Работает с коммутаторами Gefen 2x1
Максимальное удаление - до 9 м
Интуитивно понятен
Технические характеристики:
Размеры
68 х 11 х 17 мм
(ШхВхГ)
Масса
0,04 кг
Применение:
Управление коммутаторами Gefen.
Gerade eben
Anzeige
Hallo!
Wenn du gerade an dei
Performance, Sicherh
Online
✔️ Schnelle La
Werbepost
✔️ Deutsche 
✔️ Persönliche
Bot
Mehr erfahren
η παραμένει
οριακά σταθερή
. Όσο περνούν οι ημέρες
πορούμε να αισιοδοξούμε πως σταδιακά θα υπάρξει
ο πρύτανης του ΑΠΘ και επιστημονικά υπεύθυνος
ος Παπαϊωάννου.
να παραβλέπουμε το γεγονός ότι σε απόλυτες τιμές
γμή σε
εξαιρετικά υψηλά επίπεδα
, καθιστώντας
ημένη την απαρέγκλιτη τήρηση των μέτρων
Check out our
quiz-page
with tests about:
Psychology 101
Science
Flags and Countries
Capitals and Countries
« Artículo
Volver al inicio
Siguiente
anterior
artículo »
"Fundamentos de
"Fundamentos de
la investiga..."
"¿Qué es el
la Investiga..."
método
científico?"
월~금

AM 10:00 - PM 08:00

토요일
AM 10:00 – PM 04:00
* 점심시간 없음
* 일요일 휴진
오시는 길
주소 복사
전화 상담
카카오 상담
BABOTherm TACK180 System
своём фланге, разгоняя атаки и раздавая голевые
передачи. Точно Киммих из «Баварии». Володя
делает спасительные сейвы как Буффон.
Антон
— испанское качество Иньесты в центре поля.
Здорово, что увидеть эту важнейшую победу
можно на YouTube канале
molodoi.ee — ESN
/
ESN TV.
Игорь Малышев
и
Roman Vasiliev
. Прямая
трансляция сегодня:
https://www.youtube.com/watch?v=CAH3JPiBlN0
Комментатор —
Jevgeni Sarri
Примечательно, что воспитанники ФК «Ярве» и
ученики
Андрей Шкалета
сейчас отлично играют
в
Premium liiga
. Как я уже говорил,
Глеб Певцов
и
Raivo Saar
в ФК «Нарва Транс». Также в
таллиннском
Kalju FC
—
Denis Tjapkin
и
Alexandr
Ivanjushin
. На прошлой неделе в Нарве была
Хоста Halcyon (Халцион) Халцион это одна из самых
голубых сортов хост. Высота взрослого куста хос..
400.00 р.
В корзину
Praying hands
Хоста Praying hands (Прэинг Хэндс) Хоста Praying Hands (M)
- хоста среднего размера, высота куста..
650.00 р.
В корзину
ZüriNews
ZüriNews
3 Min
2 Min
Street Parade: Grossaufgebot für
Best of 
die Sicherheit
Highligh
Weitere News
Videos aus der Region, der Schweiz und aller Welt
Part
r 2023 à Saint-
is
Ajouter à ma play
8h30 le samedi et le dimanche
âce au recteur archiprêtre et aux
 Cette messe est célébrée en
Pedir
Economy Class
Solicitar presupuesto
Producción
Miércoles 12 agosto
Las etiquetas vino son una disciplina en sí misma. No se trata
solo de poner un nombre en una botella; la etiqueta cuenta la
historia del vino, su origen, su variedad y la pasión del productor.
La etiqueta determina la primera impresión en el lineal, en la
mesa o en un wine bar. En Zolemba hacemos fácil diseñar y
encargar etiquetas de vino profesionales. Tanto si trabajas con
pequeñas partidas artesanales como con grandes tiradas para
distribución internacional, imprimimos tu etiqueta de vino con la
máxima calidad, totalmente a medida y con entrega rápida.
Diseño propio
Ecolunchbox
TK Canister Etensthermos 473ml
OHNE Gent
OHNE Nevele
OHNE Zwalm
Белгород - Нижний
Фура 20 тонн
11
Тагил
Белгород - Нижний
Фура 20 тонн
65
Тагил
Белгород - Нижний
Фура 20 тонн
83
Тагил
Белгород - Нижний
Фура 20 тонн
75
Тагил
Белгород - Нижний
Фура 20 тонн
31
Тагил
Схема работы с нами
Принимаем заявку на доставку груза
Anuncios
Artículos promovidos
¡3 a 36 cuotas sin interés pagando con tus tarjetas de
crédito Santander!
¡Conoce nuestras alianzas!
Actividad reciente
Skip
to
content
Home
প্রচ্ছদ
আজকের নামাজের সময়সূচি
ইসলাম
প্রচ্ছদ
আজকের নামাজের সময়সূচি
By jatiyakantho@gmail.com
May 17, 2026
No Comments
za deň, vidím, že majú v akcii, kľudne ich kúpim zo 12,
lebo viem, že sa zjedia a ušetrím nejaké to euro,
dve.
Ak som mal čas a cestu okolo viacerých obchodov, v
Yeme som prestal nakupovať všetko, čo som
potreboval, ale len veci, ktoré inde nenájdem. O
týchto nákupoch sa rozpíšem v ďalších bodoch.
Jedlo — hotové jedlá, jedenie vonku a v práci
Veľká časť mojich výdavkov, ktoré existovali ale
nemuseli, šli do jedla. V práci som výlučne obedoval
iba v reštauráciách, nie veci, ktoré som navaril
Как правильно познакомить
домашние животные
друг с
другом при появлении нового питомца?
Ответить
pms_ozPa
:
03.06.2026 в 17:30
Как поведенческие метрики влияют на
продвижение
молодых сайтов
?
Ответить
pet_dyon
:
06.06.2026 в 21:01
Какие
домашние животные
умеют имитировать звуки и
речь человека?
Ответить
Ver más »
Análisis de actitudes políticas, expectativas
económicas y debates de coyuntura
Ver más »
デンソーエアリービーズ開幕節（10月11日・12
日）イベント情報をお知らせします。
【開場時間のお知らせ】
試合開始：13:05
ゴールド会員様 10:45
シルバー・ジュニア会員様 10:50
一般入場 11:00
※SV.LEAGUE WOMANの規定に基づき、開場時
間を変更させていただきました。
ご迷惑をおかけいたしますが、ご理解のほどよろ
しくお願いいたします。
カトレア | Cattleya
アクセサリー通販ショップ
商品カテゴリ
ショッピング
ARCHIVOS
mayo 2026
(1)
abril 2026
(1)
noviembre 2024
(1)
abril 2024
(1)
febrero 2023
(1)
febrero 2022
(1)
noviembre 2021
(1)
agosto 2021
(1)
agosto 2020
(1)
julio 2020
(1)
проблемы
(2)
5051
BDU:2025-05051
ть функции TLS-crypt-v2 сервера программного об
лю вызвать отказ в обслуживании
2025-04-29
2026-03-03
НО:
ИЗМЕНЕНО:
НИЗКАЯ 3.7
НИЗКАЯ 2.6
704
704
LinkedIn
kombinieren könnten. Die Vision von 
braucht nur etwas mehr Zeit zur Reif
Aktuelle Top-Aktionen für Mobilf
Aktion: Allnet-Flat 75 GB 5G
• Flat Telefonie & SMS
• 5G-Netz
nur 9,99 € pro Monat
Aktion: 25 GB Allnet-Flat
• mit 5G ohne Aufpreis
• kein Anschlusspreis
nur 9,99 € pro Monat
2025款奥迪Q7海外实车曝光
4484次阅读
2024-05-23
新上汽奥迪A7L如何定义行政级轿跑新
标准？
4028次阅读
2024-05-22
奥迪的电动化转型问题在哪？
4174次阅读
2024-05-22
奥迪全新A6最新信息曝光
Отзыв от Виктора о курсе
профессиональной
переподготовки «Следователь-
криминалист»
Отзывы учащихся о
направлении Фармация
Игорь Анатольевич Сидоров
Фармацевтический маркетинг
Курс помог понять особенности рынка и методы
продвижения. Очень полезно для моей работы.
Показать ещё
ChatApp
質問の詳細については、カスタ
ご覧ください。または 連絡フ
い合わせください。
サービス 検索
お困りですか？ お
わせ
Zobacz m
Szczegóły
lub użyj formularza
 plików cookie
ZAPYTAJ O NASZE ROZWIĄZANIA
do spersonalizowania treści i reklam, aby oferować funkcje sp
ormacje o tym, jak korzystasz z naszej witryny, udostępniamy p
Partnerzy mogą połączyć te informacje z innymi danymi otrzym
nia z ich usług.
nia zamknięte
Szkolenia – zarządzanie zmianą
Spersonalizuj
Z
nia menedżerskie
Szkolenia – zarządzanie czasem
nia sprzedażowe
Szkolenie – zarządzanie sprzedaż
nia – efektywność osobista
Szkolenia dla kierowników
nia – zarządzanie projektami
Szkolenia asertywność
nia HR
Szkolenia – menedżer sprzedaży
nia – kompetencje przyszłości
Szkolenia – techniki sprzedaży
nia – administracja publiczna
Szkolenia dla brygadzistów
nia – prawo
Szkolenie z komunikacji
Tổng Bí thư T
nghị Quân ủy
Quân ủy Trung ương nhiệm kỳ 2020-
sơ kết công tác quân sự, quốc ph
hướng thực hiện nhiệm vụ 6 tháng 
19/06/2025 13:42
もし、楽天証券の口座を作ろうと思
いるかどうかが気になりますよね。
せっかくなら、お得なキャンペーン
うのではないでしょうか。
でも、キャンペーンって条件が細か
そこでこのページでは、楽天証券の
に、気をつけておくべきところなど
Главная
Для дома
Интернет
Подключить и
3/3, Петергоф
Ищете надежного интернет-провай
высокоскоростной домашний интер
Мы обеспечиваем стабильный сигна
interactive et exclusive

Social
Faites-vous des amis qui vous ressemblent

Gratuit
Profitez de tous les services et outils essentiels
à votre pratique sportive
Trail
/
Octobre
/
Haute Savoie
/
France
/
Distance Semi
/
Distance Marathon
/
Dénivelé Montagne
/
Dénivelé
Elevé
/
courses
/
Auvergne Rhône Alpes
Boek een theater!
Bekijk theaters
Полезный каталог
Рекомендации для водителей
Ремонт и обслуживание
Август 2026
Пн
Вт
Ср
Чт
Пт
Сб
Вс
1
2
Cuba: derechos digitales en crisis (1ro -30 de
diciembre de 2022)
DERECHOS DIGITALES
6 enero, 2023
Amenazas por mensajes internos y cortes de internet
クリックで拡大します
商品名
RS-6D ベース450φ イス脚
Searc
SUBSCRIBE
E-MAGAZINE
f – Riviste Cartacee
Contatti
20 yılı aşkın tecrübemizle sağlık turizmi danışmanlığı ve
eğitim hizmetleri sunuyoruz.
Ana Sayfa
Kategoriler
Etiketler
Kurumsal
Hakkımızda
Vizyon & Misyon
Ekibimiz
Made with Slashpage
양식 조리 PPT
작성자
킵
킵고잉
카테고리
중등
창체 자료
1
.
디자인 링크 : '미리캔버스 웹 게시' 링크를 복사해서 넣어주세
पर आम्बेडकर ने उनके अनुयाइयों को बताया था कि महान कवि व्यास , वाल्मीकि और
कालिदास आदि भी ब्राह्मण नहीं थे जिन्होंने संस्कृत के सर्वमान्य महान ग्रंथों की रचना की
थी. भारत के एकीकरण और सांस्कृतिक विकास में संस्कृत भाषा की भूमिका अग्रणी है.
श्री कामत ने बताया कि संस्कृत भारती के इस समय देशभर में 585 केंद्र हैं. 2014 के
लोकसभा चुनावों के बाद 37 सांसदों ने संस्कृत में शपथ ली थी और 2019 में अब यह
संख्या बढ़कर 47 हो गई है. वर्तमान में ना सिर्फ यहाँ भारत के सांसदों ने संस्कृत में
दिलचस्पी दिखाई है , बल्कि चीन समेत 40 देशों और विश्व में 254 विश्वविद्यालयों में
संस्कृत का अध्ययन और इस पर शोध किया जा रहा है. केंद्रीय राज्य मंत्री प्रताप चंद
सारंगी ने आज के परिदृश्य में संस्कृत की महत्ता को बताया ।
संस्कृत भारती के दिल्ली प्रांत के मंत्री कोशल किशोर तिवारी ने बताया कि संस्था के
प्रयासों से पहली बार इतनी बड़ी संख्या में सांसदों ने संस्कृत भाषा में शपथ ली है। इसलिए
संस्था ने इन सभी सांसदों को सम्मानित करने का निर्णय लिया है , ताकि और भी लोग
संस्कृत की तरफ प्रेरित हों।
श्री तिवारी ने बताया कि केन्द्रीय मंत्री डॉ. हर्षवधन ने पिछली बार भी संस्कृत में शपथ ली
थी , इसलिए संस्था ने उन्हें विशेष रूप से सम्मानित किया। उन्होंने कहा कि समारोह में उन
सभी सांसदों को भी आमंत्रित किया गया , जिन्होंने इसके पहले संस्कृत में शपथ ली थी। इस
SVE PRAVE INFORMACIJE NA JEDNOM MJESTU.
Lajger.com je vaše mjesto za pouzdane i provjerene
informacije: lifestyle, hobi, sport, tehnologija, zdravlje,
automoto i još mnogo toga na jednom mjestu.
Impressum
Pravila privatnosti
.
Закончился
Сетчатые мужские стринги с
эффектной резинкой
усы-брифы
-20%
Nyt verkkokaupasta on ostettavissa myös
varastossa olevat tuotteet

- EXERCISE REQUIREMENTS -
Copy out each line of the listing that holds "zarządzanie".

- THE COMPLETED TASK -
Szkolenia – zarządzanie zmianą
Szkolenia – zarządzanie czasem
Szkolenie – zarządzanie sprzedaż
nia – zarządzanie projektami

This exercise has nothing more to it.